── Extracted information

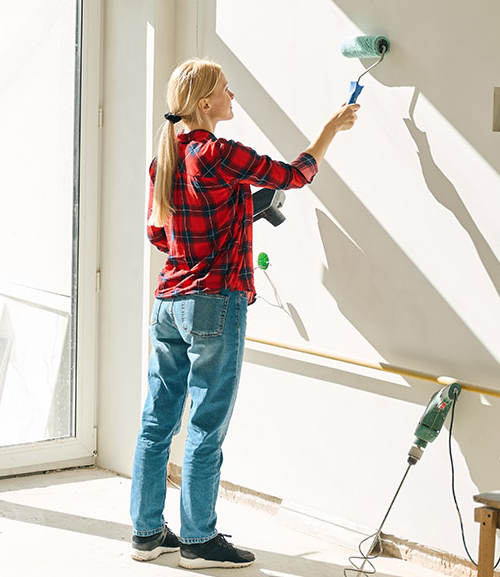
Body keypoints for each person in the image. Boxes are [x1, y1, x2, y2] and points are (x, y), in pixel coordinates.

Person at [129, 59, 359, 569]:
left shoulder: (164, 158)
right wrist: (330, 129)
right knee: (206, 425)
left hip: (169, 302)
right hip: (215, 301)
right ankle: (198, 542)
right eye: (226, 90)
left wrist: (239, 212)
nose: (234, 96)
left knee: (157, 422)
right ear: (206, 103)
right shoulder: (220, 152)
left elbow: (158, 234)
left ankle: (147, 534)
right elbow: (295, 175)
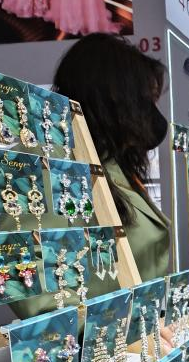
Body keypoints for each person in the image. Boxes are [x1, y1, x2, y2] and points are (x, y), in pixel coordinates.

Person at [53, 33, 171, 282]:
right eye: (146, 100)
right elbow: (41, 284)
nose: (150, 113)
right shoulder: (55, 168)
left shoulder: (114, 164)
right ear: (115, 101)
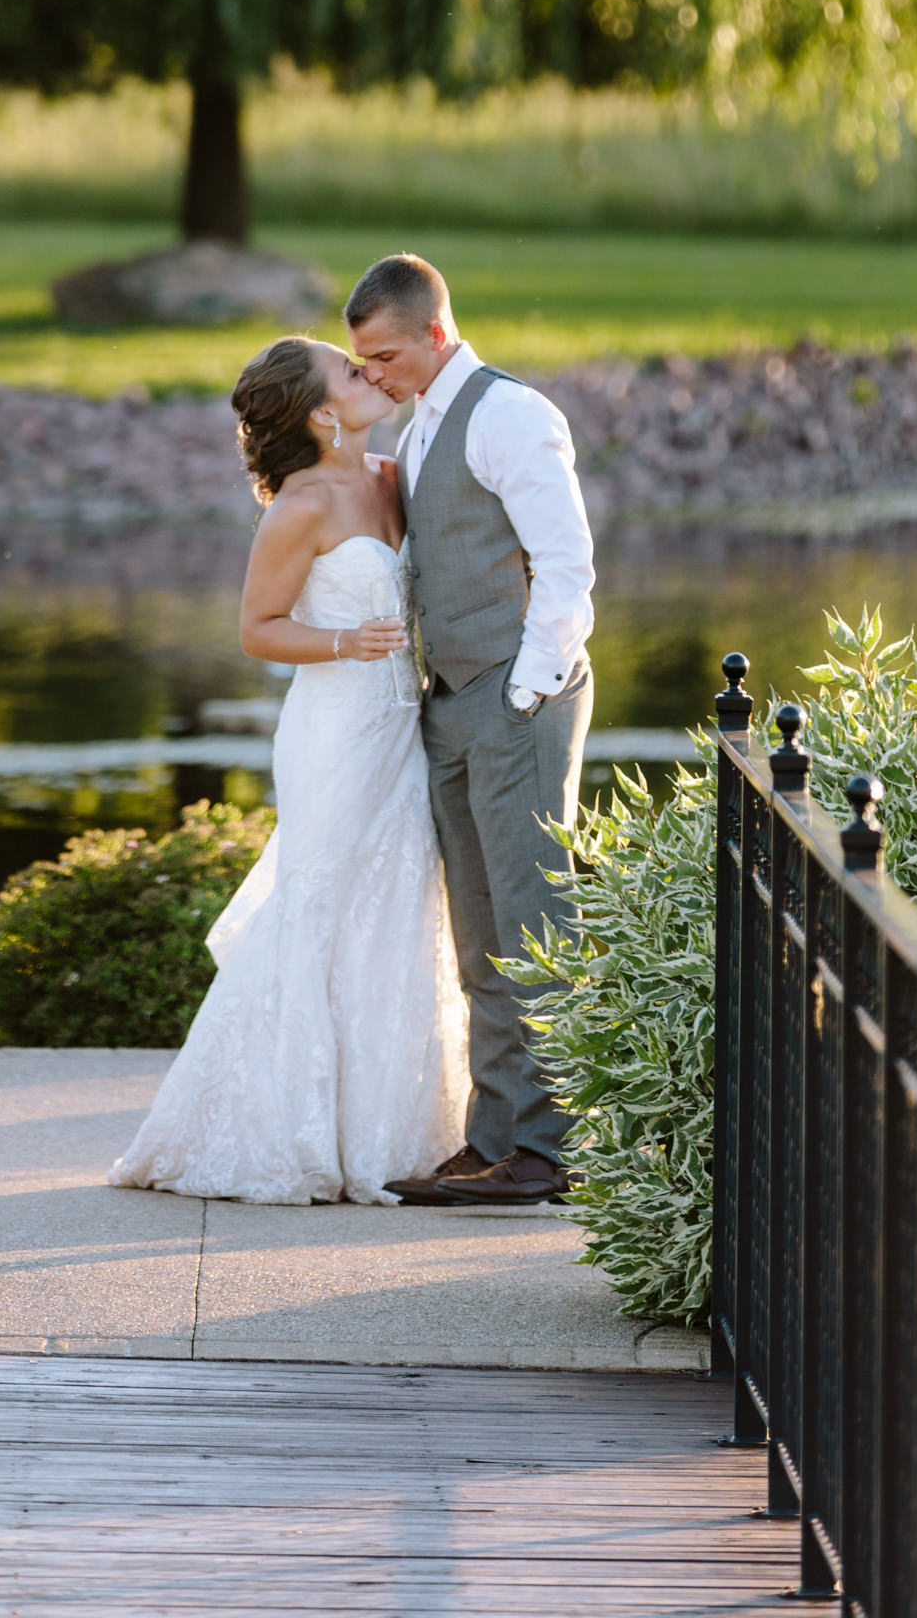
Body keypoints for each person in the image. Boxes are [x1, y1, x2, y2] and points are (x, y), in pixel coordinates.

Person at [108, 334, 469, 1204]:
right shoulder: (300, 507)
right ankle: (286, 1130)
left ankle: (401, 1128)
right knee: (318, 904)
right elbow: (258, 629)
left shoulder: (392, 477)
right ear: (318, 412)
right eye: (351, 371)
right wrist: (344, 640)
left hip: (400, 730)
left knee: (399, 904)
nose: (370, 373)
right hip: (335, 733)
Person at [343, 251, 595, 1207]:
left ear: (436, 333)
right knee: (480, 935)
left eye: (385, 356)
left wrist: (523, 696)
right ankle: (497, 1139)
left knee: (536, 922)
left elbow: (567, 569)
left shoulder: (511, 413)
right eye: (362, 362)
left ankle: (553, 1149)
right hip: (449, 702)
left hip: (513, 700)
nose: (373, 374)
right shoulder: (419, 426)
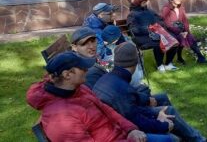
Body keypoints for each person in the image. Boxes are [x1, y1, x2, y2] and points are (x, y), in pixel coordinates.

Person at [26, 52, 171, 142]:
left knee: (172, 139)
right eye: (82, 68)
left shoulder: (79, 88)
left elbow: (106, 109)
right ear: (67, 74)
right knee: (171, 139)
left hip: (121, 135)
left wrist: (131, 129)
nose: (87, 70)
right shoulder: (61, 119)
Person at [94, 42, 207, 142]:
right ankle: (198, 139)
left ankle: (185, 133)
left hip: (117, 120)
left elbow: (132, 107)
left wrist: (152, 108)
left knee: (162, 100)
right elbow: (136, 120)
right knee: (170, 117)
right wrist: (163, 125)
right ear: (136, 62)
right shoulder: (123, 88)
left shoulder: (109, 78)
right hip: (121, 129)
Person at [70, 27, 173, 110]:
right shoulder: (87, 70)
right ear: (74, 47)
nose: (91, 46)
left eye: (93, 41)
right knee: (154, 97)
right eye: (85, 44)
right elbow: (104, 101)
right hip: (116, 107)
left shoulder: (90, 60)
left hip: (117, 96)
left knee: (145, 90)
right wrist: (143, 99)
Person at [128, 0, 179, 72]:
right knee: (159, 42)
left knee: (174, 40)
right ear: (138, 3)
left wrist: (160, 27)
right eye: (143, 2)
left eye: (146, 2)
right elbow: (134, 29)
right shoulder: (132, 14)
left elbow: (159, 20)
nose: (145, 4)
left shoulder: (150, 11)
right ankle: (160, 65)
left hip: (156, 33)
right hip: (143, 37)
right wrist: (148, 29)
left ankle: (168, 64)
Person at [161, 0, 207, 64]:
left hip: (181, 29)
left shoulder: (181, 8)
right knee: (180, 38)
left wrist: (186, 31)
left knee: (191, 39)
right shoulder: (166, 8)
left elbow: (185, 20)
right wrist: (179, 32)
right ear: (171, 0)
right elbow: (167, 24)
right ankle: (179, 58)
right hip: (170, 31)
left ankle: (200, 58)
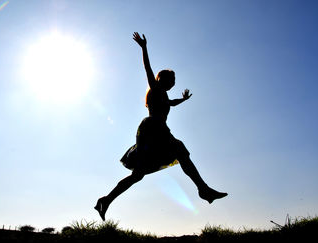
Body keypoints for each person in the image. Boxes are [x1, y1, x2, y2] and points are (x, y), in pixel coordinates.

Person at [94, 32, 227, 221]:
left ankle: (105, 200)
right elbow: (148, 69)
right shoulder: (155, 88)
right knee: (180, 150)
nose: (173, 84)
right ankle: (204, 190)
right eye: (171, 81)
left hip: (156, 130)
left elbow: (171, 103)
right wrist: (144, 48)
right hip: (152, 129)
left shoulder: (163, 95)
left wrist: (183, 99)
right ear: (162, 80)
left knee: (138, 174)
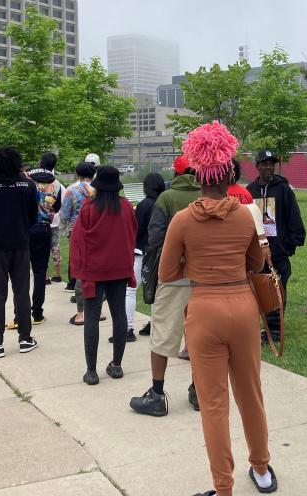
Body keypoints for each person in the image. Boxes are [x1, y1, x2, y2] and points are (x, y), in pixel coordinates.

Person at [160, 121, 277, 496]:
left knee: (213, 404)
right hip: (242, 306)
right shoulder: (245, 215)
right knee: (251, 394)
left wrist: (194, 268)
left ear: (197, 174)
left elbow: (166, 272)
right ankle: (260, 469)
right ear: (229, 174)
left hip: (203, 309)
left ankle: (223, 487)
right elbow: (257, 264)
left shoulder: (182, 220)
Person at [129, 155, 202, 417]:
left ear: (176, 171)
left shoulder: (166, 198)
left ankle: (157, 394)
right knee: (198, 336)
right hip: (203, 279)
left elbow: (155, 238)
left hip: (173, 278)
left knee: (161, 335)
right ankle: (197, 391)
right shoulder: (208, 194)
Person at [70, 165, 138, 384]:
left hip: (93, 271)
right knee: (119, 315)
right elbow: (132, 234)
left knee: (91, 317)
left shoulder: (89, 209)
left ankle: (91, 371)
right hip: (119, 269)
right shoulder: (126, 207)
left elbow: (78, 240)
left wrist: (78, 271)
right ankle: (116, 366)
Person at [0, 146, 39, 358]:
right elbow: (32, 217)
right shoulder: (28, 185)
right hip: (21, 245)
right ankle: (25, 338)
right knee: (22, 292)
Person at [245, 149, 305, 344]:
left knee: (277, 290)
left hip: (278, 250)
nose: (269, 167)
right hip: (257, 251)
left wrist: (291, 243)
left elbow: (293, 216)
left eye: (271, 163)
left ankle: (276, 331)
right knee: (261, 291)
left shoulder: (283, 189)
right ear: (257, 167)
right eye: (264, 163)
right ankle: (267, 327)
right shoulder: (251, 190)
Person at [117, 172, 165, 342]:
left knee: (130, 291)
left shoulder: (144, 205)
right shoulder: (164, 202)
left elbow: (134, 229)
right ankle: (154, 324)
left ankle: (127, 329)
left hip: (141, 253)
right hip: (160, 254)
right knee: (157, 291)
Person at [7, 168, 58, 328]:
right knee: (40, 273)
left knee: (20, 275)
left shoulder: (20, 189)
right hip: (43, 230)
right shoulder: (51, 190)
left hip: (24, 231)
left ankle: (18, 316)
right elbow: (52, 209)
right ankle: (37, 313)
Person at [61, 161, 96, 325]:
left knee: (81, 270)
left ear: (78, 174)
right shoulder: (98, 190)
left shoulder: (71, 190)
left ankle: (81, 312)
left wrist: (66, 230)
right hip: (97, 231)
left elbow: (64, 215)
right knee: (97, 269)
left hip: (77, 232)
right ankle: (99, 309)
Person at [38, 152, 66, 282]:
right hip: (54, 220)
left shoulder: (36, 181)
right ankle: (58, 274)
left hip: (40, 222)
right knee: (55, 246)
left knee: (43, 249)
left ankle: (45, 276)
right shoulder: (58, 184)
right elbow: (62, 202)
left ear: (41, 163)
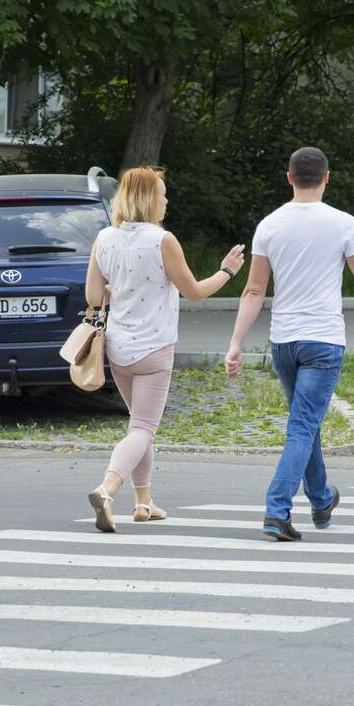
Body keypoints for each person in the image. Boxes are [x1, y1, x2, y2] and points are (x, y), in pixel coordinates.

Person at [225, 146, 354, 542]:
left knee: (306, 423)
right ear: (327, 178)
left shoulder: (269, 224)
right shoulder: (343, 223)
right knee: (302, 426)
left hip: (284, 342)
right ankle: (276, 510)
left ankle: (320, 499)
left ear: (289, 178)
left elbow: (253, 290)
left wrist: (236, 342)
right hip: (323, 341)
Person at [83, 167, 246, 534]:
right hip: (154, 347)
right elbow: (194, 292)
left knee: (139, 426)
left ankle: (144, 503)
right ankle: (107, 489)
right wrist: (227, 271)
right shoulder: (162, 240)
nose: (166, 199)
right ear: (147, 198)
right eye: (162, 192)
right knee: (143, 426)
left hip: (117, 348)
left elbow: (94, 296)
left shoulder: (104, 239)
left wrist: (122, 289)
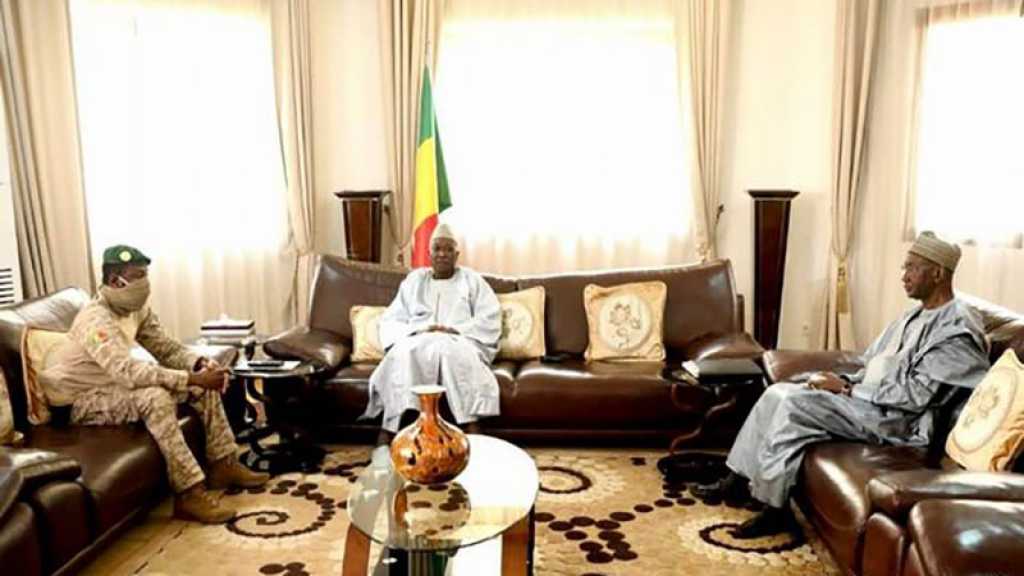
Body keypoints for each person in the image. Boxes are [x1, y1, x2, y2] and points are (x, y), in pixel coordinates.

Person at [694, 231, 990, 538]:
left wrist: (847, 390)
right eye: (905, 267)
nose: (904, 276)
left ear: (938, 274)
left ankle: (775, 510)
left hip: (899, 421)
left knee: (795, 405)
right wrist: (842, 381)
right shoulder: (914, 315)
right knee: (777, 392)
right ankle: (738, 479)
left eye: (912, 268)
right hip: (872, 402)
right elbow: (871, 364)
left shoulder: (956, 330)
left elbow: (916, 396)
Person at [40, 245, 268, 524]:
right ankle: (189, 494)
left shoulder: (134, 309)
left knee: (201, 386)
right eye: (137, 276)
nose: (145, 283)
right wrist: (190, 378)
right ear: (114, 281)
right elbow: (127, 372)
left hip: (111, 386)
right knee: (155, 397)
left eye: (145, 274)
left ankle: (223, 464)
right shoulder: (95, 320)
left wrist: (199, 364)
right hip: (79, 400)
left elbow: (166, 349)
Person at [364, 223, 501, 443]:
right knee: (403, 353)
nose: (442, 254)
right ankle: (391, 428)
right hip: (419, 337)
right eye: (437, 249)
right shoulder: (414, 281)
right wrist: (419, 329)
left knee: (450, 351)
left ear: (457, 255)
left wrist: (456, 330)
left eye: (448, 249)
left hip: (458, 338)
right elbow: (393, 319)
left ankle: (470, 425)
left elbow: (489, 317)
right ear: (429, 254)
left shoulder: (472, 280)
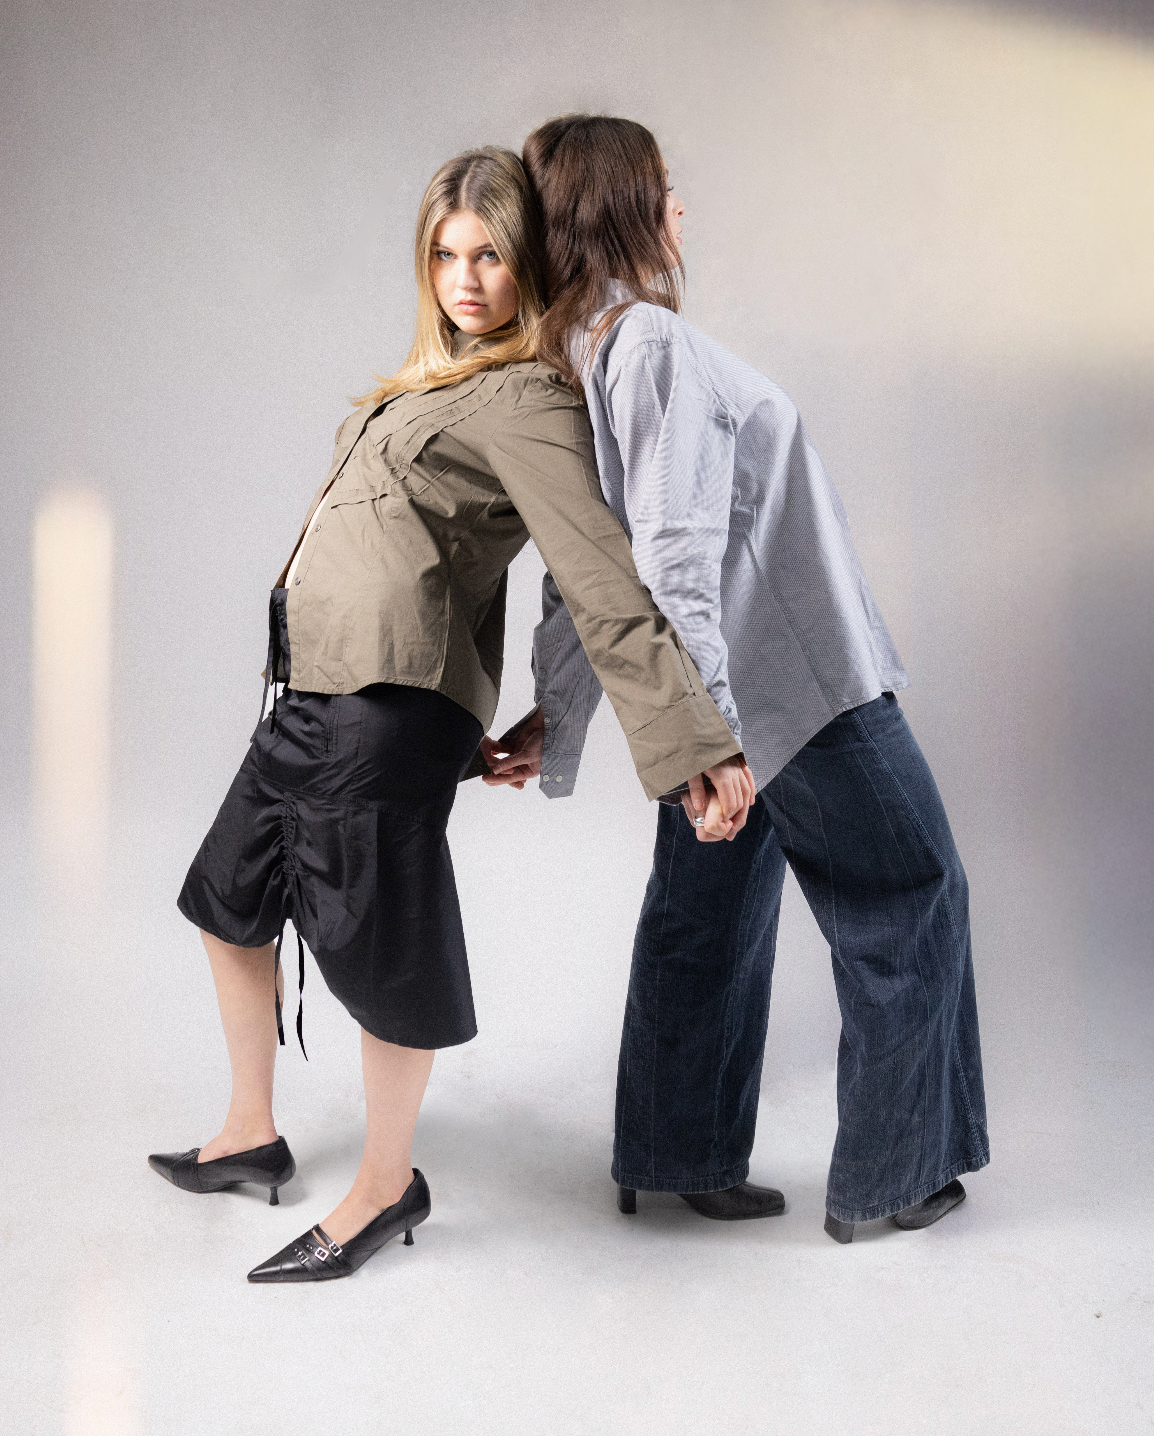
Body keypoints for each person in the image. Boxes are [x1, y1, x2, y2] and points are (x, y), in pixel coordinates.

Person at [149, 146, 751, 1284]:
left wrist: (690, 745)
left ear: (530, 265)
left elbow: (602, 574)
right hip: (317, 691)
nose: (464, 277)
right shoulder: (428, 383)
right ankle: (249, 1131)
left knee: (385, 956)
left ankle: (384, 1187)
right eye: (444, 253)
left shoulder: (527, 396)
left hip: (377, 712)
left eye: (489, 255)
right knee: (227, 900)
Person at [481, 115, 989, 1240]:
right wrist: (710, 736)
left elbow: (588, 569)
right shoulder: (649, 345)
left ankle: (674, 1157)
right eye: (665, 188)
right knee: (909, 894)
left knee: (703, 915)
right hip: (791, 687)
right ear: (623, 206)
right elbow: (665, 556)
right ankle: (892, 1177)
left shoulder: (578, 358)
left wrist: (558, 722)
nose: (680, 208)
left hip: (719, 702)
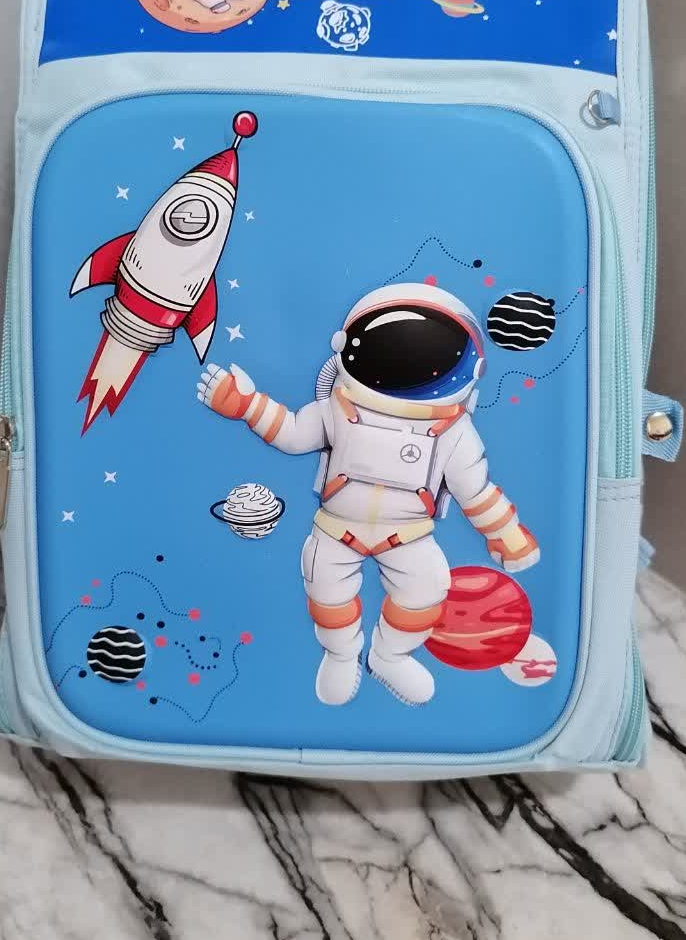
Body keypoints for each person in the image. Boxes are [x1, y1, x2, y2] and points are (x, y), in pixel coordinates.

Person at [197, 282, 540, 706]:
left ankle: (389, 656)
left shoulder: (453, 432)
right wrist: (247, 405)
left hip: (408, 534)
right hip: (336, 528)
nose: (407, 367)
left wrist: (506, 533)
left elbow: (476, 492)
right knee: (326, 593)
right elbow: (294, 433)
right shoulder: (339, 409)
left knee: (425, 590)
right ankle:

────

# How to complete this task:
Transcribe, word for word, the stretch of lines in the data above from the one with "right eye: (226, 90)" through the one with "left shoulder: (114, 164)"; omit all pictures.

# Answer space:
right eye: (226, 90)
left wrist: (239, 212)
nose: (234, 96)
left knee: (157, 422)
right ear: (206, 103)
right shoulder: (220, 152)
left elbow: (158, 234)
left ankle: (147, 534)
right elbow: (295, 175)
Body keypoints for each person in the image. Boxes are [x1, y1, x2, y2] and points are (x, y), in pixel coordinates.

Person at [53, 33, 171, 282]:
right eye: (146, 100)
right elbow: (41, 284)
nose: (150, 113)
right shoulder: (55, 168)
left shoulder: (114, 164)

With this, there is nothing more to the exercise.